Start of PAGE EXTRACT

FIG. 6 illustrates a configuration of the thickness of a convex part of an electrostatic chuck module according to an embodiment.

FIG. 7 is a graph of simulation results of a relationship between the thickness of the convex part of the electrostatic chuck module according to an embodiment, the temperature deviation in a crack plate of the electrostatic chuck module according to an embodiment, and surface deformation.

FIG. 8 illustrates an electrostatic chuck module according to an embodiment, fixed with fastening members.

FIG. 9 is a graph of surface deformations of an electrostatic chuck module according to an embodiment when not fixed with fastening members and when fixed with fastening member.

DETAILED DESCRIPTION

Embodiments of the present disclosure will hereinafter be described with reference to the accompanying drawings, but embodiments of the present disclosure are not necessarily limited thereto. Furthermore, not all components described in the following embodiments are essential as means for solving objectives of embodiments. For clarity of explanation, omissions and simplifications may be appropriately made in the following descriptions and drawings. In the drawings, the same elements may be assigned the same reference numerals, and repetitive explanations may be omitted.

Configuration of an Electrostatic Chuck Module

FIG. 1 is a schematic view of an electrostatic chuck module according to an embodiment. FIG. 2 is an enlarged schematic view of an electrostatic chuck module according to an embodiment of the present disclosure. FIG. 3 is an enlarged schematic view of another electrostatic chuck module according to an embodiment of the present disclosure.

A configuration of an electrostatic chuck 100 module according to an embodiment of the present disclosure will hereinafter be described with reference to FIG. 1. The electrostatic chuck module 100 is, for example, a module that uses static electricity to hold a wafer substrate during an etching process in the manufacture of a semiconductor dynamic random-access memory (DRAM).

Referring to FIGS. 1 through 3, in an embodiment, the electrostatic chuck module 100 includes a base 101, an insulator 102, a resistance heating element 106, a crack plate 103, and a ceramics plate 104. In some embodiments, the electrostatic chuck module 100 further includes an insulating material 108.

End of PAGE EXTRACT

### ASSIGNMENT 1
Duplicate the entries from their start through the line containing "побуждения презирать людскую славу, то будь", with both ends included. Leave the pictures out of your copy.

Start of GIVEN DATA

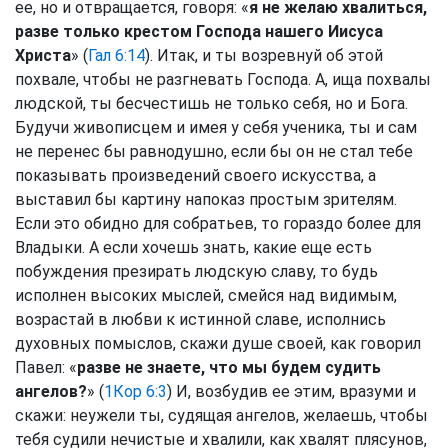
ее, но и отвращается, говоря: «
я не желаю хвалиться,
разве только крестом Господа нашего Иисуса
Христа
» (
Гал 6:14
). Итак, и ты возревнуй об этой
похвале, чтобы не разгневать Господа. А, ища похвалы
людской, ты бесчестишь не только себя, но и Бога.
Будучи живописцем и имея у себя ученика, ты и сам
не перенес бы равнодушно, если бы он не стал тебе
показывать произведений своего искусства, а
выставил бы картину напоказ простым зрителям.
Если это обидно для собратьев, то гораздо более для
Владыки. А если хочешь знать, какие еще есть
побуждения презирать людскую славу, то будь
исполнен высоких мыслей, смейся над видимым,
возрастай в любви к истинной славе, исполнись
духовных помыслов, скажи душе своей, как говорил
Павел: «
разве не знаете, что мы будем судить
ангелов?
» (
1Кор 6:3
) И, возбудив ее этим, вразуми и
скажи: неужели ты, судящая ангелов, желаешь, чтобы
тебя судили нечистые и хвалили, как хвалят плясунов,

End of GIVEN DATA

### ASSIGNMENT 2
Answer these questions about the electrostatic chuck page extract.
(a) What does FIG. 8 show?
(b) What does the electrostatic chuck module use to hold a wafer substrate, and during what process?
(c) What additional component does the module include in some embodiments?

### RESPONSE 1
ее, но и отвращается, говоря: «
я не желаю хвалиться,
разве только крестом Господа нашего Иисуса
Христа
» (
Гал 6:14
). Итак, и ты возревнуй об этой
похвале, чтобы не разгневать Господа. А, ища похвалы
людской, ты бесчестишь не только себя, но и Бога.
Будучи живописцем и имея у себя ученика, ты и сам
не перенес бы равнодушно, если бы он не стал тебе
показывать произведений своего искусства, а
выставил бы картину напоказ простым зрителям.
Если это обидно для собратьев, то гораздо более для
Владыки. А если хочешь знать, какие еще есть
побуждения презирать людскую славу, то будь

### RESPONSE 2
(a) An electrostatic chuck module according to an embodiment, fixed with fastening members.
(b) It uses static electricity to hold the wafer substrate during an etching process in the manufacture of a semiconductor dynamic random-access memory (DRAM).
(c) An insulating material 108.